What Happens if IUGR Recurs
Even with every preventive measure in place, IUGR can still happen. If growth restriction is detected in your second pregnancy, the management plan centers on close surveillance and carefully timed delivery. The central challenge is balancing two competing risks: leaving the baby in a compromised environment versus delivering too early and facing the complications of prematurity.
Doppler monitoring of the umbilical artery and other fetal blood vessels guides these decisions. When blood flow patterns remain reassuring, the pregnancy can often continue with frequent check-ins. When flow becomes abnormal, particularly if forward flow during the heart’s resting phase disappears or reverses, delivery is typically recommended even if the baby is premature. Growth restriction diagnosed before 32 weeks carries higher stakes because of the impact on lung development, so every additional day in utero matters when it’s safe to wait.
For late-onset growth restriction diagnosed after 32 weeks, the outlook is generally better. These babies tend to tolerate the restricted environment longer, and delivery closer to term reduces the burden of prematurity. Your care team will weigh the severity of the restriction, the Doppler findings, and the baby’s overall well-being to determine the safest delivery window.

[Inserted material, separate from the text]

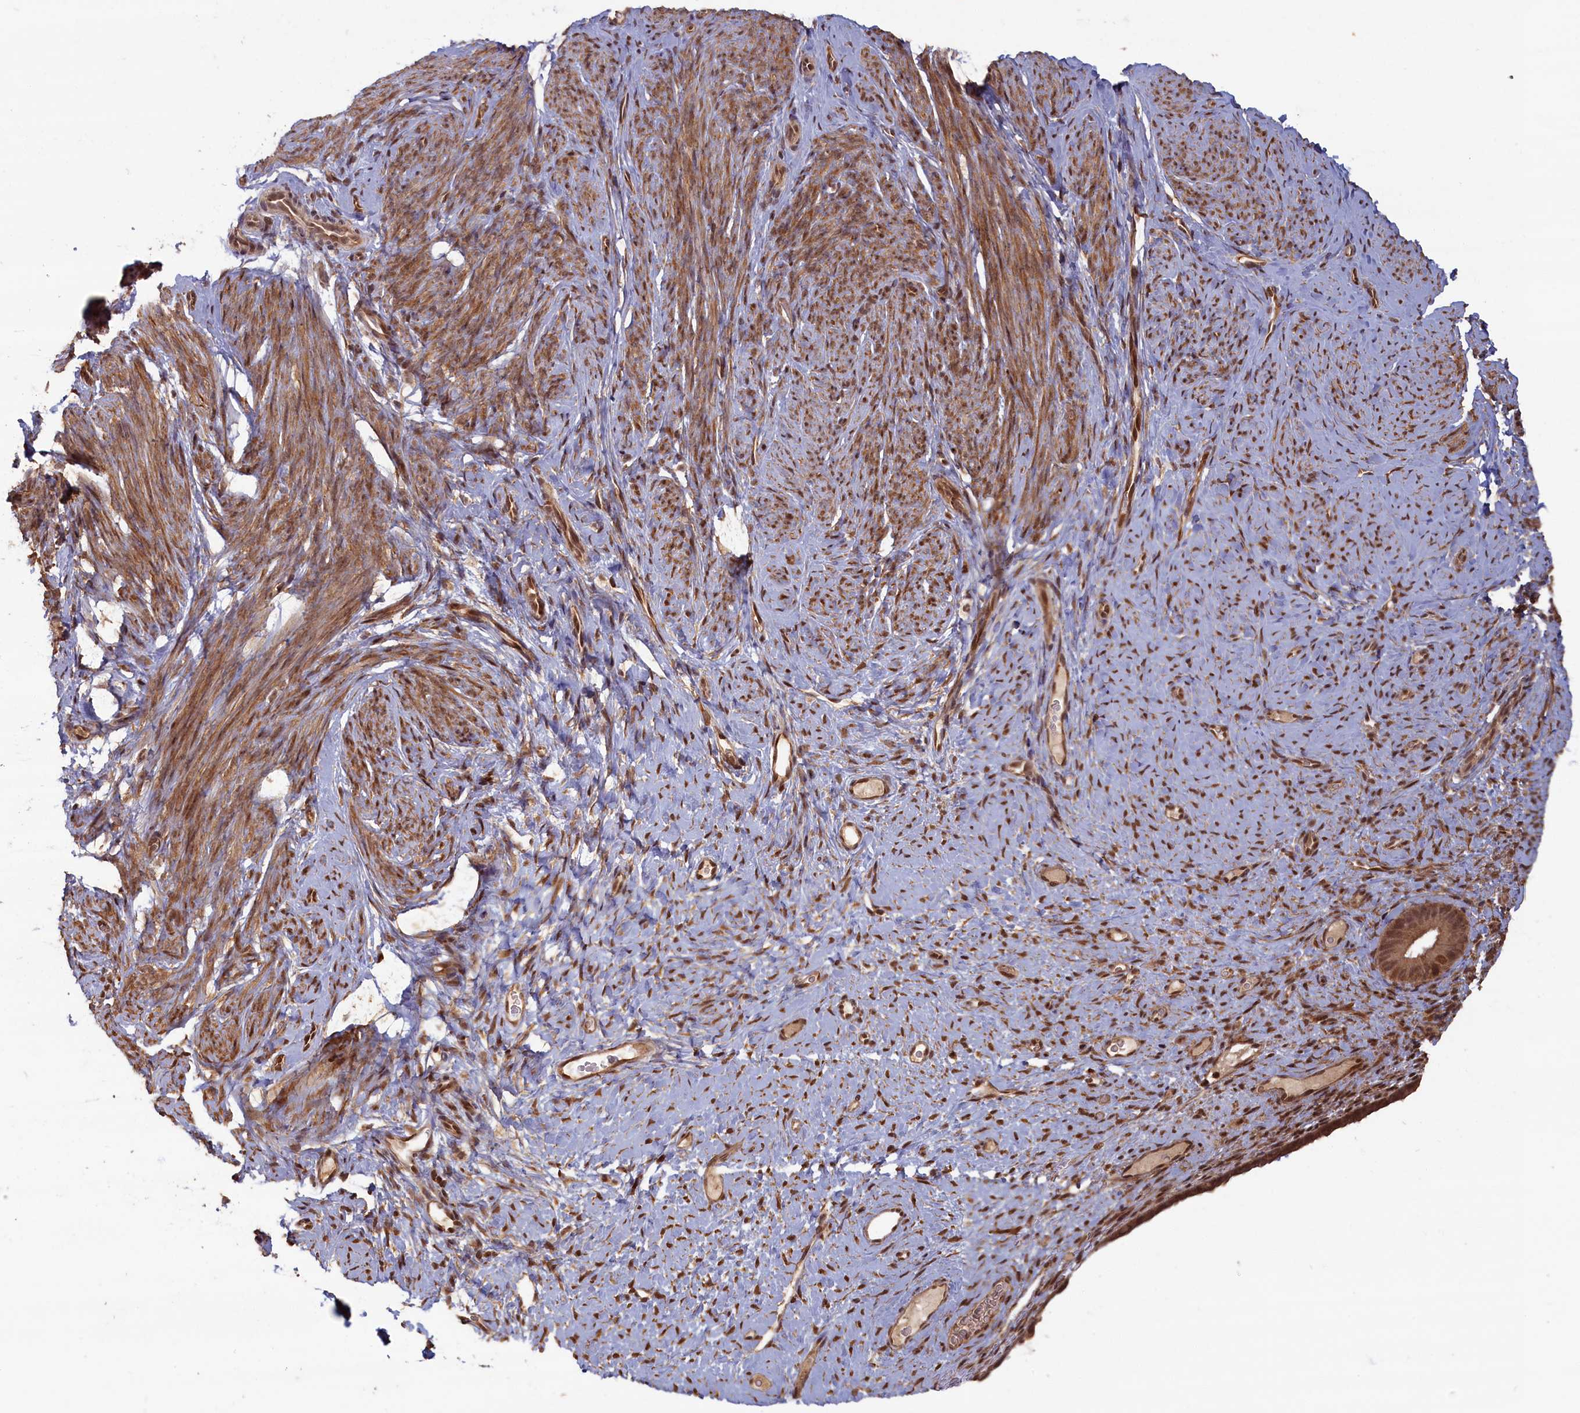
{"staining": {"intensity": "moderate", "quantity": "<25%", "location": "cytoplasmic/membranous,nuclear"}, "tissue": "endometrium", "cell_type": "Cells in endometrial stroma", "image_type": "normal", "snomed": [{"axis": "morphology", "description": "Normal tissue, NOS"}, {"axis": "topography", "description": "Endometrium"}], "caption": "The micrograph displays staining of benign endometrium, revealing moderate cytoplasmic/membranous,nuclear protein expression (brown color) within cells in endometrial stroma.", "gene": "HIF3A", "patient": {"sex": "female", "age": 65}}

Practical Steps to Take Now
If you’re planning a second pregnancy after IUGR, the most impactful thing you can do is establish care early and share your full history. Bring records from your first pregnancy if possible, including any placental pathology reports. These details help your provider assess your specific recurrence risk and tailor a monitoring plan.
Request a preconception visit or early first-trimester appointment to discuss aspirin, blood pressure management, and a screening timeline. Ask specifically about uterine artery Doppler around 20 weeks and serial growth ultrasounds in the third trimester. Being proactive about these conversations puts you in the best position to either prevent IUGR or detect it early enough to make a meaningful difference in your baby’s outcome.